_WHAT YOU WILL DO:_
An exact transcription of all the entries below is required.

Content starts

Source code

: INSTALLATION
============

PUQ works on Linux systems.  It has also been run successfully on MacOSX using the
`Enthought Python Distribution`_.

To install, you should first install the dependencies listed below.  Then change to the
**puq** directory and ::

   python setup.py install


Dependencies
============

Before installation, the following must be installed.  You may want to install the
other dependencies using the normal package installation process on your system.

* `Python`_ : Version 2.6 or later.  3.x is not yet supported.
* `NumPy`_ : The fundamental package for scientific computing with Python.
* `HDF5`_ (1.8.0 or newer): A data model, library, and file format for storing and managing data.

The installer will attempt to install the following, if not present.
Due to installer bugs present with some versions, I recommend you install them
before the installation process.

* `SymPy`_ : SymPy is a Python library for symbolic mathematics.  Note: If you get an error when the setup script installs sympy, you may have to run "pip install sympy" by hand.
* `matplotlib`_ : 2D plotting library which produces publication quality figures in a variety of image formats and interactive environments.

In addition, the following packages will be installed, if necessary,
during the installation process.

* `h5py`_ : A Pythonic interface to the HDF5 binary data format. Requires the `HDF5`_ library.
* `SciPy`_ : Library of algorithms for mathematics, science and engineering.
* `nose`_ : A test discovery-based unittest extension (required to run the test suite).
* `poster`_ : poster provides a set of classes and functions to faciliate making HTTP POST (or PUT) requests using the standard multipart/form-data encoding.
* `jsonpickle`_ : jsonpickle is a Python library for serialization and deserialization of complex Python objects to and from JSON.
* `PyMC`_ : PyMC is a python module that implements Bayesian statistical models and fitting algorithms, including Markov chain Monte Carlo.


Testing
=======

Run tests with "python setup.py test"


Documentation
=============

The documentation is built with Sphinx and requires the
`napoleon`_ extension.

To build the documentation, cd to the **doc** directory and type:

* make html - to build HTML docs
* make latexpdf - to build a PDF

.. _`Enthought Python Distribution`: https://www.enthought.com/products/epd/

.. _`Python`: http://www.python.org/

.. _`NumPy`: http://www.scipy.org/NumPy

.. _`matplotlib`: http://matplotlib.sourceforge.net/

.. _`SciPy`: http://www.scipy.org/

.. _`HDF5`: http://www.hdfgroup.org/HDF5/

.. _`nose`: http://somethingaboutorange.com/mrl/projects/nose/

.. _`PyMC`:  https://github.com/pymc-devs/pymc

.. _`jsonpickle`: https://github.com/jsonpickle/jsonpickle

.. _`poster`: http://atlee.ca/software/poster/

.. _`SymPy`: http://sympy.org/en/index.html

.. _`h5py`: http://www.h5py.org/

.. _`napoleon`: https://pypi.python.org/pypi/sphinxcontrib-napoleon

Content ends

_RESULT FOR THIS EXERCISE:_
Source code

: INSTALLATION
============

PUQ works on Linux systems.  It has also been run successfully on MacOSX using the
`Enthought Python Distribution`_.

To install, you should first install the dependencies listed below.  Then change to the
**puq** directory and ::

   python setup.py install


Dependencies
============

Before installation, the following must be installed.  You may want to install the
other dependencies using the normal package installation process on your system.

* `Python`_ : Version 2.6 or later.  3.x is not yet supported.
* `NumPy`_ : The fundamental package for scientific computing with Python.
* `HDF5`_ (1.8.0 or newer): A data model, library, and file format for storing and managing data.

The installer will attempt to install the following, if not present.
Due to installer bugs present with some versions, I recommend you install them
before the installation process.

* `SymPy`_ : SymPy is a Python library for symbolic mathematics.  Note: If you get an error when the setup script installs sympy, you may have to run "pip install sympy" by hand.
* `matplotlib`_ : 2D plotting library which produces publication quality figures in a variety of image formats and interactive environments.

In addition, the following packages will be installed, if necessary,
during the installation process.

* `h5py`_ : A Pythonic interface to the HDF5 binary data format. Requires the `HDF5`_ library.
* `SciPy`_ : Library of algorithms for mathematics, science and engineering.
* `nose`_ : A test discovery-based unittest extension (required to run the test suite).
* `poster`_ : poster provides a set of classes and functions to faciliate making HTTP POST (or PUT) requests using the standard multipart/form-data encoding.
* `jsonpickle`_ : jsonpickle is a Python library for serialization and deserialization of complex Python objects to and from JSON.
* `PyMC`_ : PyMC is a python module that implements Bayesian statistical models and fitting algorithms, including Markov chain Monte Carlo.


Testing
=======

Run tests with "python setup.py test"


Documentation
=============

The documentation is built with Sphinx and requires the
`napoleon`_ extension.

To build the documentation, cd to the **doc** directory and type:

* make html - to build HTML docs
* make latexpdf - to build a PDF

.. _`Enthought Python Distribution`: https://www.enthought.com/products/epd/

.. _`Python`: http://www.python.org/

.. _`NumPy`: http://www.scipy.org/NumPy

.. _`matplotlib`: http://matplotlib.sourceforge.net/

.. _`SciPy`: http://www.scipy.org/

.. _`HDF5`: http://www.hdfgroup.org/HDF5/

.. _`nose`: http://somethingaboutorange.com/mrl/projects/nose/

.. _`PyMC`:  https://github.com/pymc-devs/pymc

.. _`jsonpickle`: https://github.com/jsonpickle/jsonpickle

.. _`poster`: http://atlee.ca/software/poster/

.. _`SymPy`: http://sympy.org/en/index.html

.. _`h5py`: http://www.h5py.org/

.. _`napoleon`: https://pypi.python.org/pypi/sphinxcontrib-napoleon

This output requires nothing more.